• What you should do:
Set down exactly the lines below, starting at the one that contains "left hip: (1429, 993)" and ending at the one that contains "left knee: (632, 1155)", with both of those lines included and nothing else.

Input data Start Marker

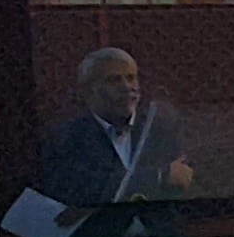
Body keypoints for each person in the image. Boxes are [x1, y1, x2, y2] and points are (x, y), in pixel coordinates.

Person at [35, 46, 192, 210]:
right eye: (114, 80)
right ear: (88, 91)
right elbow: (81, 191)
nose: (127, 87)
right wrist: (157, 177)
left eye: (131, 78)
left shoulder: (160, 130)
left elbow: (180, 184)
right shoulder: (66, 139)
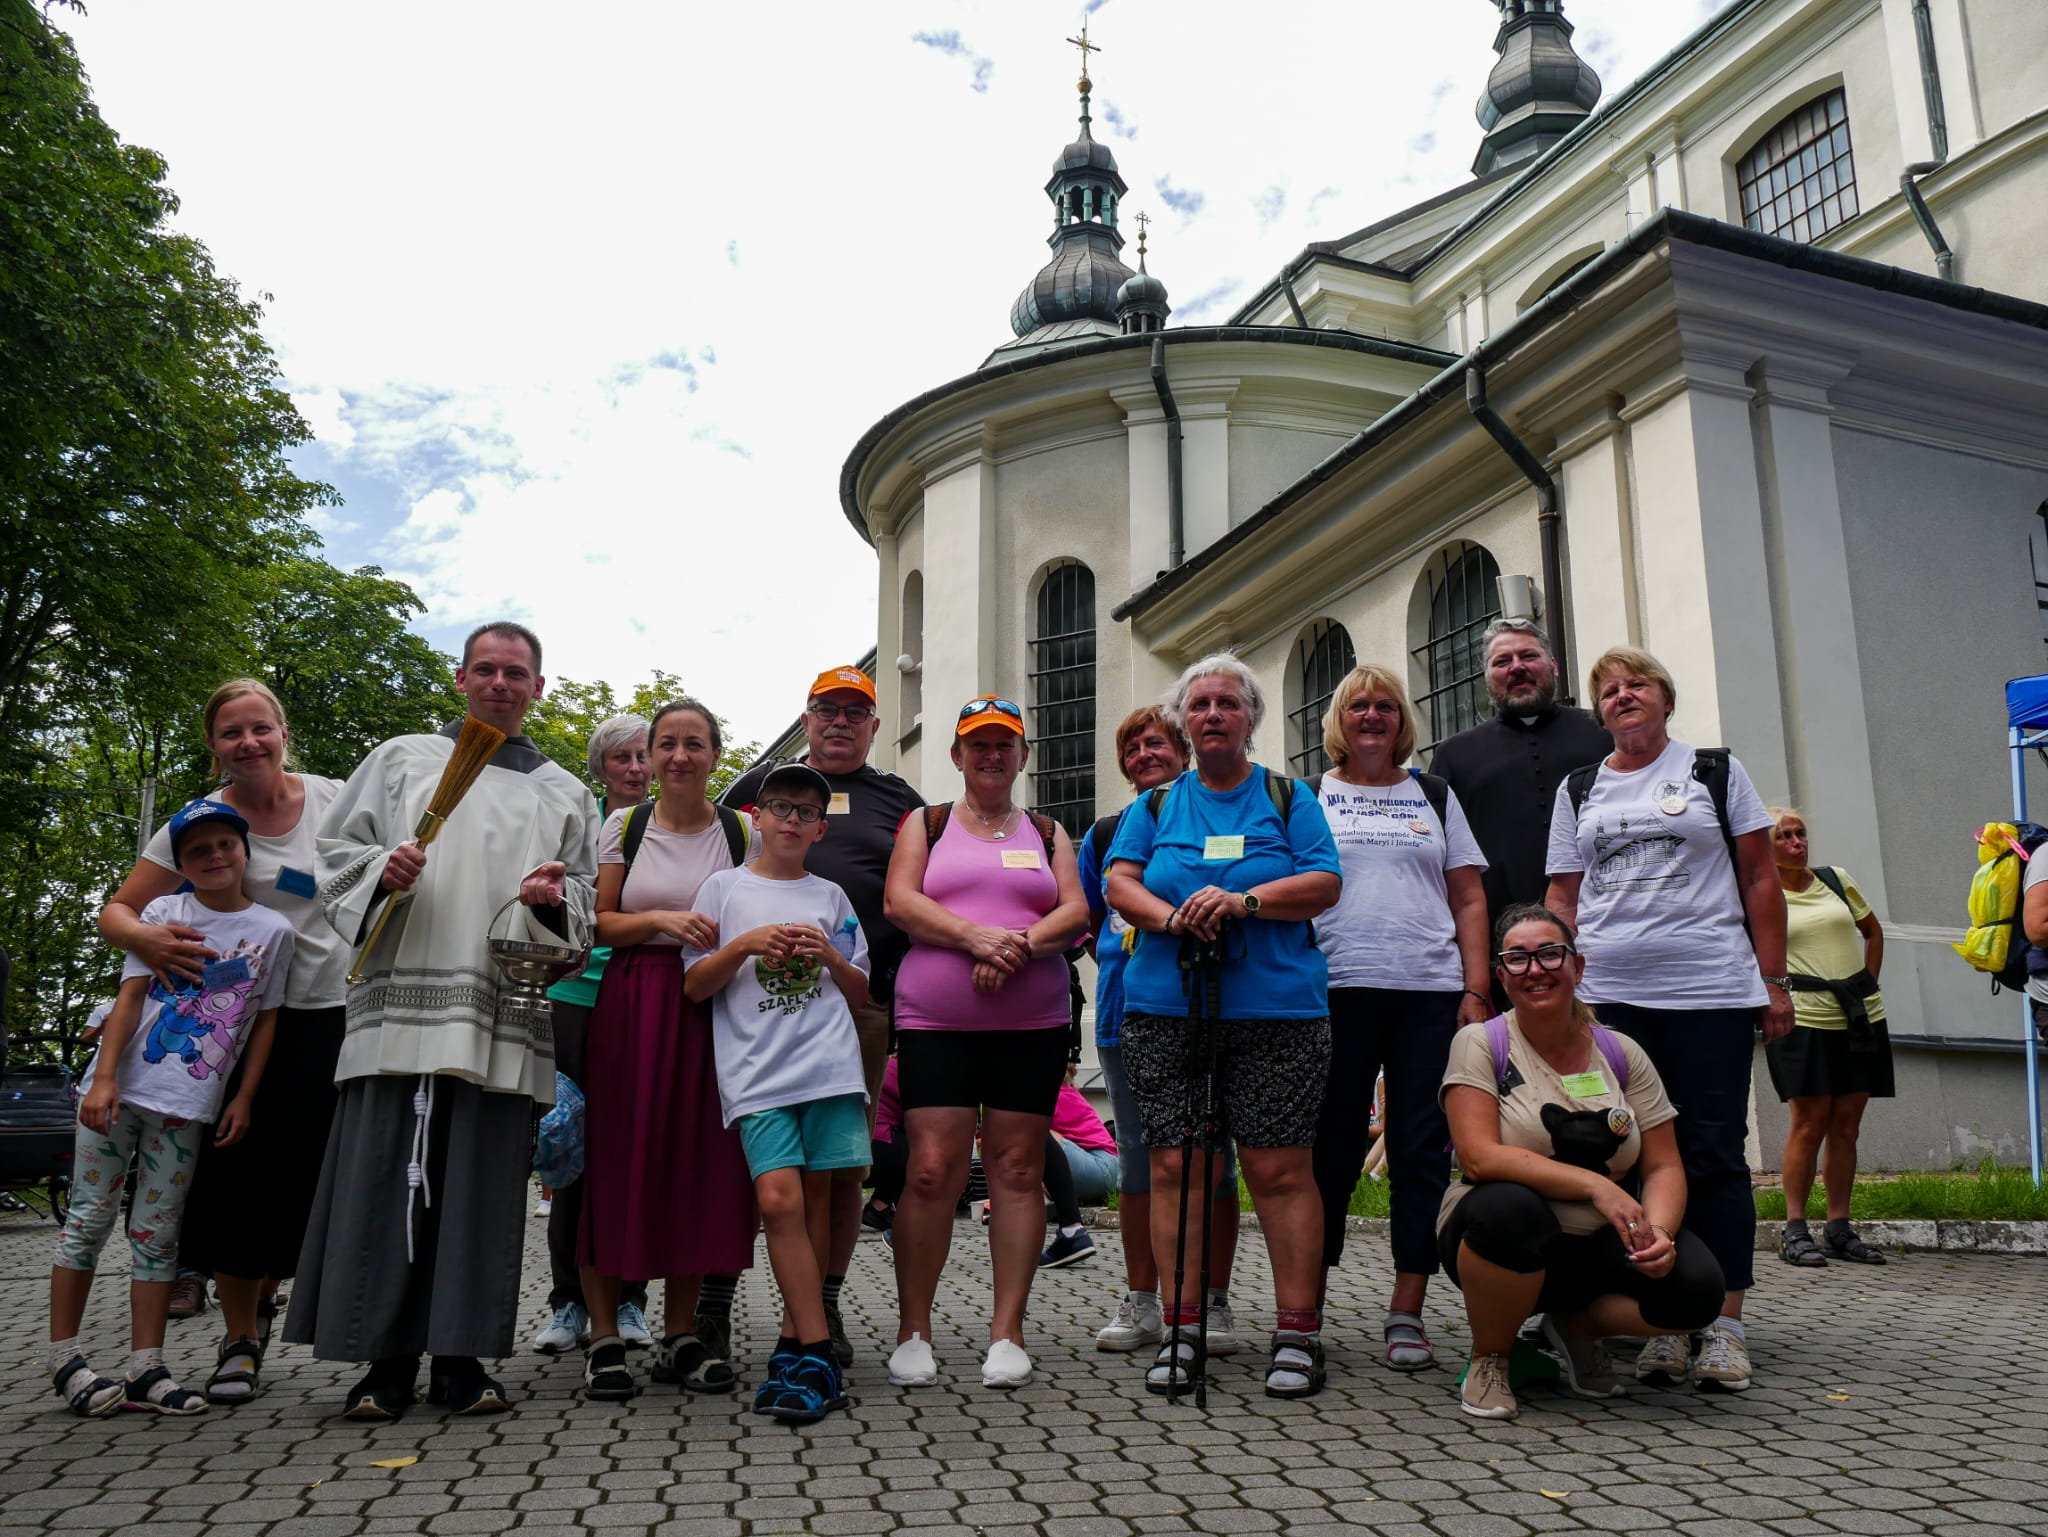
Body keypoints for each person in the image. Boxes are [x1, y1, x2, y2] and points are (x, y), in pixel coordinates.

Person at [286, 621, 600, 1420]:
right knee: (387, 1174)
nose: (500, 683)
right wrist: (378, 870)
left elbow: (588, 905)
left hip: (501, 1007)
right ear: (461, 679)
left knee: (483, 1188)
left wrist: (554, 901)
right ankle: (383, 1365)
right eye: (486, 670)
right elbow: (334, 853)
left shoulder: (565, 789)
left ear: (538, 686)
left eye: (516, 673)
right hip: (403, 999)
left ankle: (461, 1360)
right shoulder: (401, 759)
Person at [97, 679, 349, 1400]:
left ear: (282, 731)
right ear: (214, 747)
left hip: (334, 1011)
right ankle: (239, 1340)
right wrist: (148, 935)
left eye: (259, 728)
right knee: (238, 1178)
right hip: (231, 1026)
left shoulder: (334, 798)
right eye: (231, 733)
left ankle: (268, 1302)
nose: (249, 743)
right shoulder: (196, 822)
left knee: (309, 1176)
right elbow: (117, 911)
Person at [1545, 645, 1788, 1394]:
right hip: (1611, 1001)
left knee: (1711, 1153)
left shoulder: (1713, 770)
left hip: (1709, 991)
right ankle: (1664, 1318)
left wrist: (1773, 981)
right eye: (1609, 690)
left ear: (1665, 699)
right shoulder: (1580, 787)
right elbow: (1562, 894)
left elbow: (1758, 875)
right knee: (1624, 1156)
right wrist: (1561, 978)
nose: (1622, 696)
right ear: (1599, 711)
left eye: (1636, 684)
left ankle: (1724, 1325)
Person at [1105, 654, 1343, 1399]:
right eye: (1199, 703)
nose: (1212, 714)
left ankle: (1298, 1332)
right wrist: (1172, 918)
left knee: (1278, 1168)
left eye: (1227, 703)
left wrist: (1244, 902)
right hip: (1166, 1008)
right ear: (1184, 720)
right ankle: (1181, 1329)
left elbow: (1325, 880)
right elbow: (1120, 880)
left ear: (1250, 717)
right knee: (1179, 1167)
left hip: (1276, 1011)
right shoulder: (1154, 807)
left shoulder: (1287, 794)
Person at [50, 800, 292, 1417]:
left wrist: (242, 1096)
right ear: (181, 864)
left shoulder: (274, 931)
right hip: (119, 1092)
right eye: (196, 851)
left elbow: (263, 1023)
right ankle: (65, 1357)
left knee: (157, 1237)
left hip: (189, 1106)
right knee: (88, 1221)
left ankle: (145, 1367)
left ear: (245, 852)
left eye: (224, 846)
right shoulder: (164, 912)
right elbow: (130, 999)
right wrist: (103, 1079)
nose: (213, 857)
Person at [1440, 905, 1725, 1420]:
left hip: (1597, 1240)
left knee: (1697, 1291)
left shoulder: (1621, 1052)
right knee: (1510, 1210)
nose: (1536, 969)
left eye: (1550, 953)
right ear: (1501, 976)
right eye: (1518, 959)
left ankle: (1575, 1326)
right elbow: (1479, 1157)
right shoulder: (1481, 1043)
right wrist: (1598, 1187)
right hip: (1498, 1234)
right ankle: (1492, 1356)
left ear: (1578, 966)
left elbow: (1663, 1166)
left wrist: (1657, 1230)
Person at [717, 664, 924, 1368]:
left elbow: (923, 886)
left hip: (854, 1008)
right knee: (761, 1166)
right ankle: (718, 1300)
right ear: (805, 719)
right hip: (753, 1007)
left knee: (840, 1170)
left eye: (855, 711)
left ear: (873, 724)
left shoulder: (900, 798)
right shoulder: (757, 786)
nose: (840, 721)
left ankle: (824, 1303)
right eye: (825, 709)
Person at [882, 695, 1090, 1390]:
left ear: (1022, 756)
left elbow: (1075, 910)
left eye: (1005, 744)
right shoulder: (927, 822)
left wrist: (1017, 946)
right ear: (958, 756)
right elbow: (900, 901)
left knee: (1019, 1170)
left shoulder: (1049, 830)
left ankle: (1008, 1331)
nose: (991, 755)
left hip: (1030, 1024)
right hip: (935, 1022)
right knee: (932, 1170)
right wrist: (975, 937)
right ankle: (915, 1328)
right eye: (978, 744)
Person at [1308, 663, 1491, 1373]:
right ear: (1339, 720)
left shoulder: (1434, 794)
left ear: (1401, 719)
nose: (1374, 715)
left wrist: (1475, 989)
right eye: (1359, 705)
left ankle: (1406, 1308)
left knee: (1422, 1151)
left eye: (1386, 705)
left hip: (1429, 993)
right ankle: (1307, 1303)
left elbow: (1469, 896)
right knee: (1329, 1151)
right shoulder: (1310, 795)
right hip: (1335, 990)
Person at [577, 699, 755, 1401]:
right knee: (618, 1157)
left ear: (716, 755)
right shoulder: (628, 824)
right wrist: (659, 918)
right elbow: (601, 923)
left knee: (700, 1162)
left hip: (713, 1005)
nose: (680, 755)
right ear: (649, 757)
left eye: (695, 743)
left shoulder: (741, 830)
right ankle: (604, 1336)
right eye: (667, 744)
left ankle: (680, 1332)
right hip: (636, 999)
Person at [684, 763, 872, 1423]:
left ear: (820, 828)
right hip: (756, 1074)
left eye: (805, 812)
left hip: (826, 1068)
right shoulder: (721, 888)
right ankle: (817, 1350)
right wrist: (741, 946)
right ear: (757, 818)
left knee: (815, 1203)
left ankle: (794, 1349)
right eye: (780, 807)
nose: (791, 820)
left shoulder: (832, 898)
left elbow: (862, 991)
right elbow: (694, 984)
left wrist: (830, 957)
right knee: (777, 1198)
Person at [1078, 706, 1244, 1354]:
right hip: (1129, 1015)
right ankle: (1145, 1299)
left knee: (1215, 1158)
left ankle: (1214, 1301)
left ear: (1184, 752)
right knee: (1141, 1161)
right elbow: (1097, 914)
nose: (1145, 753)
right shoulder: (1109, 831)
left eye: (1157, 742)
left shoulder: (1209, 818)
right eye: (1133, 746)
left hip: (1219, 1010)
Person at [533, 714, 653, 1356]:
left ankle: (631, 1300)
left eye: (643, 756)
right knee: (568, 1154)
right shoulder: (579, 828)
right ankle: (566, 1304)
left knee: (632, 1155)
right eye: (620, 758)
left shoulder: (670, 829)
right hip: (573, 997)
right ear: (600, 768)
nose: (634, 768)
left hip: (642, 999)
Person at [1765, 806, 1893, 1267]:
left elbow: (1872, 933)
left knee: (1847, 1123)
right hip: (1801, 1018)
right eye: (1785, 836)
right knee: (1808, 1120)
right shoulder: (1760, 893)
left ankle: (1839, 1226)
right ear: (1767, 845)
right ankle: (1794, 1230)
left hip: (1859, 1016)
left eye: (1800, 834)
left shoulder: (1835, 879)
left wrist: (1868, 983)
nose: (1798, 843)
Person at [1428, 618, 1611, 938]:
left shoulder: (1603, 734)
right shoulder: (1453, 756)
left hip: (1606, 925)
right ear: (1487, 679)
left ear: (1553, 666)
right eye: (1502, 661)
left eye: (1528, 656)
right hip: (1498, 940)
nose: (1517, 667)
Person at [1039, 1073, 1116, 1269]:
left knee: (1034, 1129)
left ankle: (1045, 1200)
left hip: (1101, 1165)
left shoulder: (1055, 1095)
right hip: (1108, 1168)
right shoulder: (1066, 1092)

Input data End Marker

• Answer below:
left hip: (1429, 993)
right ankle: (1307, 1303)
left elbow: (1469, 896)
right knee: (1329, 1151)
right shoulder: (1310, 795)
right hip: (1335, 990)
Person at [577, 699, 755, 1401]:
right knee: (618, 1157)
left ear: (716, 755)
right shoulder: (628, 824)
right wrist: (659, 918)
right elbow: (601, 923)
left knee: (700, 1162)
left hip: (713, 1005)
nose: (680, 755)
right ear: (649, 757)
left eye: (695, 743)
left shoulder: (741, 830)
right ankle: (604, 1336)
right eye: (667, 744)
left ankle: (680, 1332)
right hip: (636, 999)
Person at [684, 763, 872, 1423]:
left ear: (820, 828)
right hip: (756, 1074)
left eye: (805, 812)
left hip: (826, 1068)
right shoulder: (721, 888)
right ankle: (817, 1350)
right wrist: (741, 946)
right ear: (757, 818)
left knee: (815, 1203)
left ankle: (794, 1349)
right eye: (780, 807)
nose: (791, 820)
left shoulder: (832, 898)
left elbow: (862, 991)
right elbow: (694, 984)
left wrist: (830, 957)
right knee: (777, 1198)
Person at [1078, 706, 1244, 1354]:
right hip: (1129, 1015)
right ankle: (1145, 1299)
left knee: (1215, 1158)
left ankle: (1214, 1301)
left ear: (1184, 752)
right knee: (1141, 1161)
right elbow: (1097, 914)
nose: (1145, 753)
right shoulder: (1109, 831)
left eye: (1157, 742)
left shoulder: (1209, 818)
right eye: (1133, 746)
left hip: (1219, 1010)
Person at [533, 714, 653, 1356]:
left ankle: (631, 1300)
left eye: (643, 756)
right knee: (568, 1154)
right shoulder: (579, 828)
right ankle: (566, 1304)
left knee: (632, 1155)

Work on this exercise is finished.